Dry Washing is the use of a "Dry Washer" to separate gold from sand and gravels without the use of water.
A dry washer begins with a "Grizzly" onto which gravels are shoveled. The grizzly is usually a piece of expanded metal mounted on an aluminum or wood tray. The grizzly is mounted at a fairly steep angle and above the dry washer's sluice box. Anything larger than the holes in the grizzly falls or is scraped away and falls behind the dry washer. Anything smaller than the holes in the grizzly falls onto the tray and into the top of the sluice box.
The dry washer's sluice box is designed similarly to that of a conventional sluice box that uses water with a few exceptions. The riffles in the dry washer's sluice box are pointed up towards the top of the box, instead of towards the bottom of the box. This allows gold to be trapped under the riffle. Holes drilled into the sluice box allow forced air to blow away anything that is lighter than gold (and black sand). Therefore, the gold and black sand remains in the box, trapped behind the riffles, and anything lighter is blown away.
The air is forced through the holes in the sluice box by one of two methods. The original way used by the old-timers, and still used today, is a bellows mounted underneath the sluice box. The bellows is powered by a hand crank mounted on the side of the dry washer, or a gas or electric motor using pulleys and belts. This is called a "puffer type dry washer."
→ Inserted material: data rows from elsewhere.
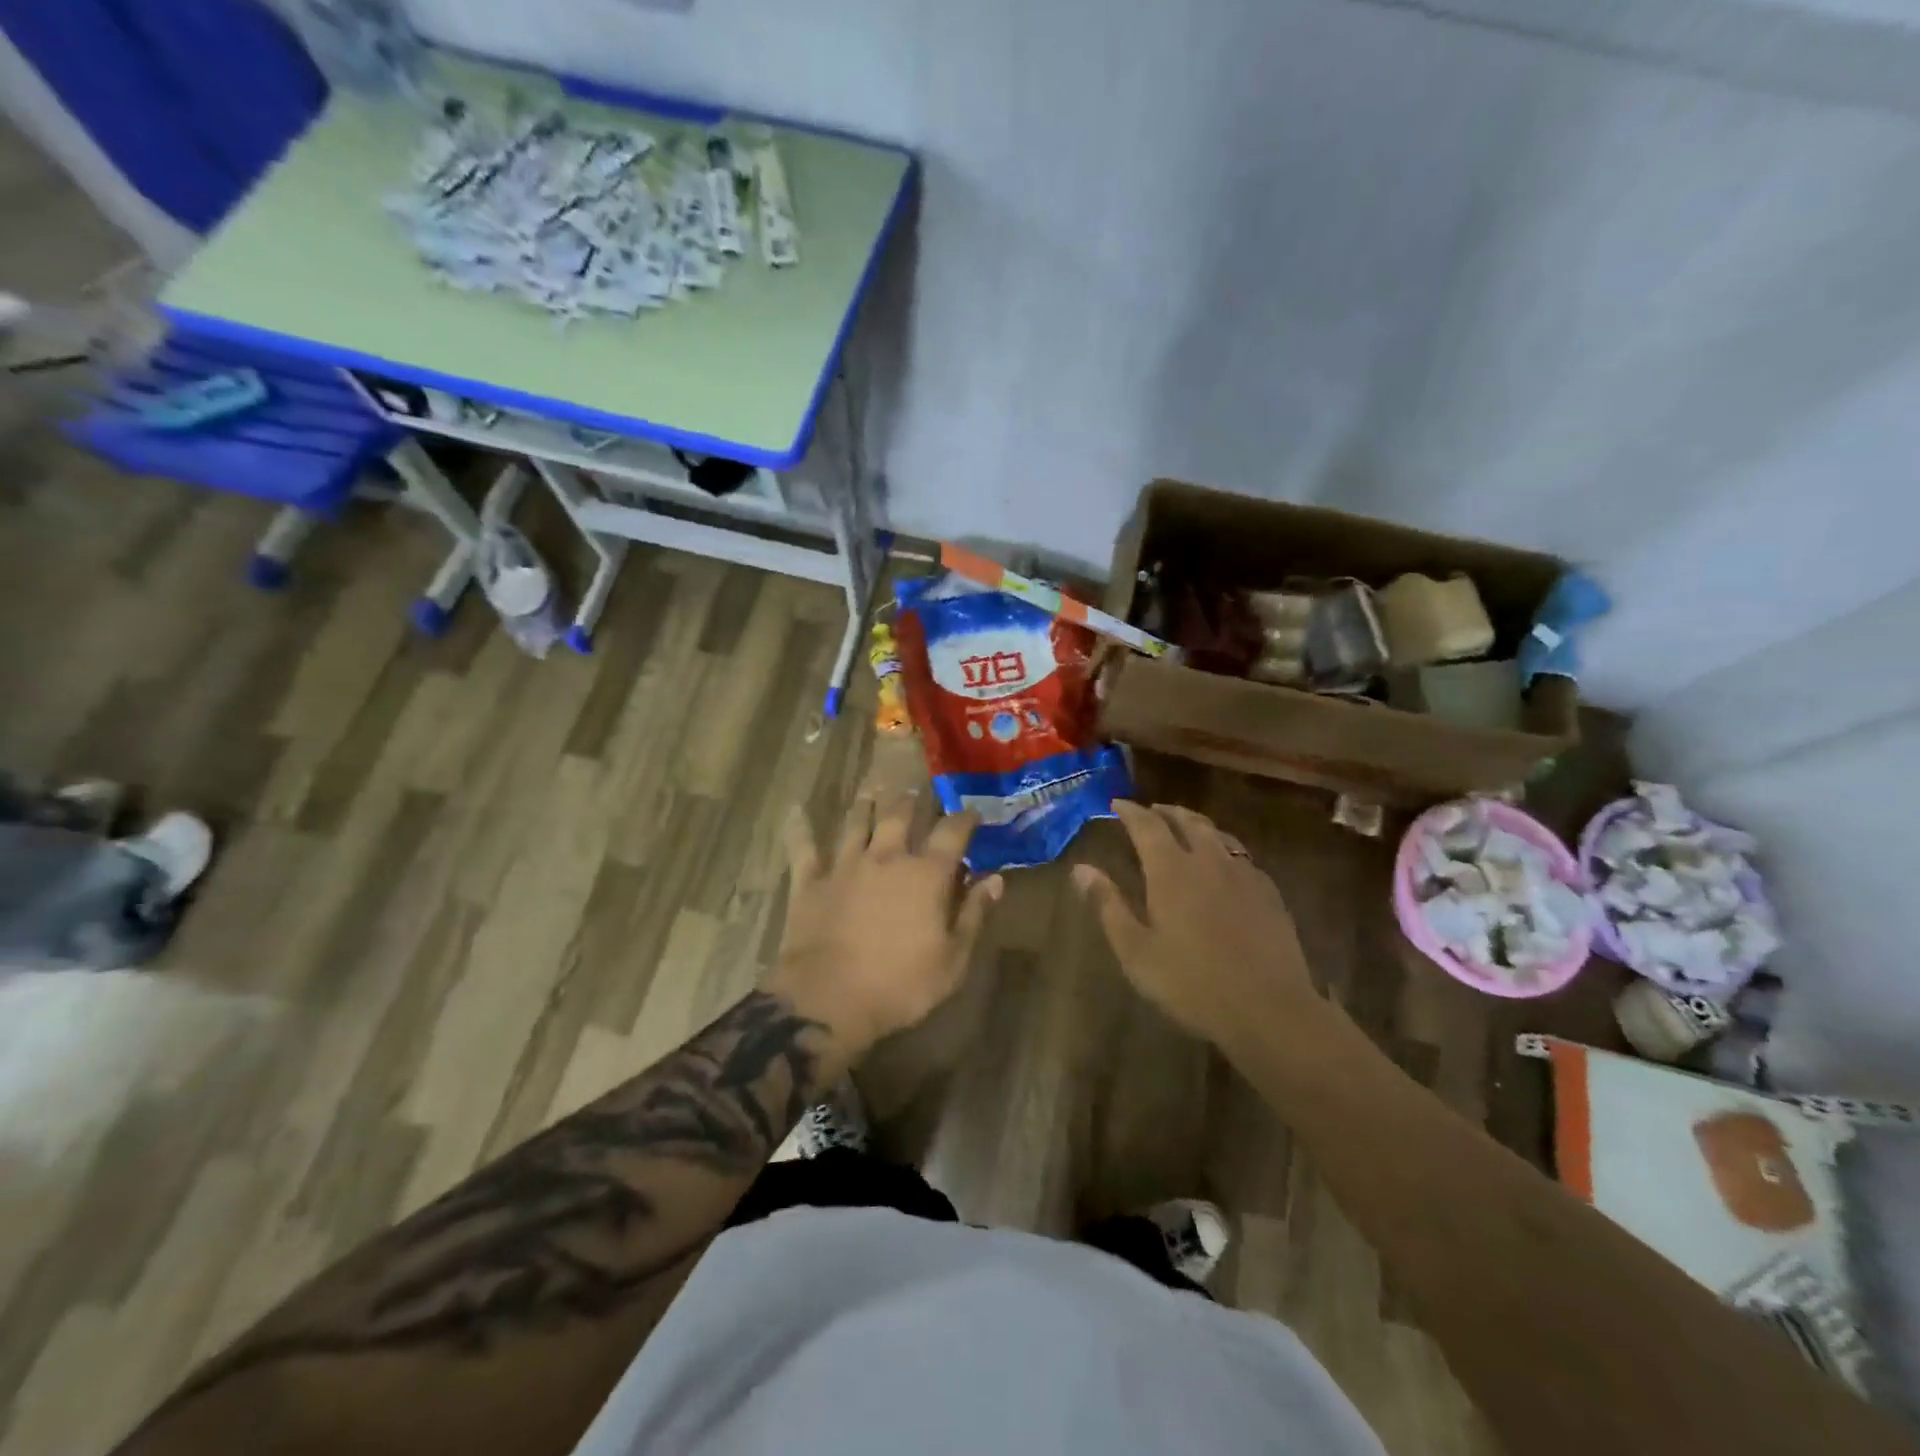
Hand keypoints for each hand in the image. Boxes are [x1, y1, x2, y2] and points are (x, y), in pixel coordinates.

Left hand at [765, 792, 1002, 1055]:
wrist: (828, 1000)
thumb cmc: (900, 986)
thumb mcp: (953, 960)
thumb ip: (974, 914)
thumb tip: (994, 879)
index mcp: (926, 875)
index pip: (952, 833)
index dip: (965, 819)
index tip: (972, 812)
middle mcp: (886, 858)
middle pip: (900, 815)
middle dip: (912, 800)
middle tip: (916, 790)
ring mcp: (845, 866)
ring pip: (856, 822)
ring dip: (865, 803)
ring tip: (872, 788)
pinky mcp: (810, 882)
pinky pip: (803, 847)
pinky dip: (799, 828)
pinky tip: (795, 810)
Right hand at [1074, 801, 1323, 1053]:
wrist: (1269, 1009)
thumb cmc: (1191, 983)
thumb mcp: (1136, 951)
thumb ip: (1108, 905)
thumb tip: (1081, 869)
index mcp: (1171, 871)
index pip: (1147, 825)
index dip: (1130, 811)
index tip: (1117, 804)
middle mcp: (1208, 860)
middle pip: (1187, 821)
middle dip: (1165, 812)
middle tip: (1151, 811)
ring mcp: (1243, 874)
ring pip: (1217, 834)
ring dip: (1196, 824)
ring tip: (1185, 827)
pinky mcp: (1268, 892)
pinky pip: (1241, 855)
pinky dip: (1223, 847)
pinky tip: (1223, 863)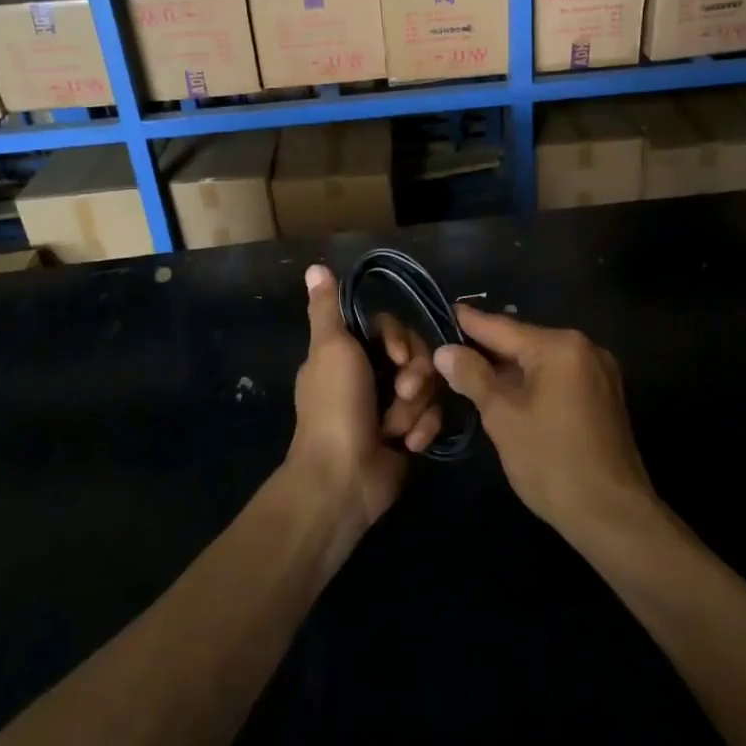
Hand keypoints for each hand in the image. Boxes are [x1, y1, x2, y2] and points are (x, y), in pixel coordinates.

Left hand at [288, 264, 442, 529]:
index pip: (393, 329)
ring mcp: (390, 407)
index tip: (399, 356)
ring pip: (428, 387)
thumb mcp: (330, 348)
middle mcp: (371, 375)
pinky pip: (431, 417)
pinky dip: (421, 430)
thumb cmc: (335, 407)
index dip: (403, 340)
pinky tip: (409, 445)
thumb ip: (327, 308)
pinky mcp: (408, 435)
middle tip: (403, 392)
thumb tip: (314, 267)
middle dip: (415, 376)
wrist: (342, 478)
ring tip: (399, 428)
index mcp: (349, 353)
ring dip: (415, 408)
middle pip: (417, 356)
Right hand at [434, 307, 654, 542]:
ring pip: (542, 360)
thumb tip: (445, 351)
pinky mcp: (604, 396)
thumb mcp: (503, 418)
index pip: (503, 327)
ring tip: (472, 368)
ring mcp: (599, 372)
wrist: (613, 516)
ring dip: (509, 367)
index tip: (446, 310)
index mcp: (560, 347)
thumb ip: (473, 377)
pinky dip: (533, 381)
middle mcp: (585, 348)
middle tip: (451, 347)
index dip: (470, 323)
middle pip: (524, 341)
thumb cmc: (552, 462)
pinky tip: (509, 392)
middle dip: (488, 348)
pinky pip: (559, 376)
The second way, which is more popular, is by means of a leaf blower (gas powered). The leaf blower blows air through a flexible hose similar to home dryer hose, which is connected to the bottom of the sluice box. Inside the sluice box, a fan is mounted that spins as air is blown into the box. Mounted on the fan is a weight that throws the fan off balance when spinning, and vibrates the entire box. This additional vibration assists in forcing flour gold to the bottom to be trapped. The air is blown up through holes drilled in the bottom plate of the sluice box. The holes are located directly behind the riffles. The plate is covered with a fine mesh material that keeps "fines" from leaking through. The "heavies" are trapped behind the riffle and the lighter material is blown off.
The grizzly and sluice box are mounted on a frame in such a way as to have the grizzly "feed" the top end of the sluice box. The sluice box is mounted on the frame at an angle, with the top of the sluice box mounted solidly to the frame, and the bottom end suspended by a small chain and springs to allow efficient vibration.
And there you have it.
Dry washing requires that the sand and gravels being dry washed be powder dry. If necessary, shovel the material onto a tarp to dry in the sun, then poured into the grizzly.
Dry washing is very efficient, but not quite as efficient as dredging. But, when water is scarce or non-existent, dry washing is the method of choice.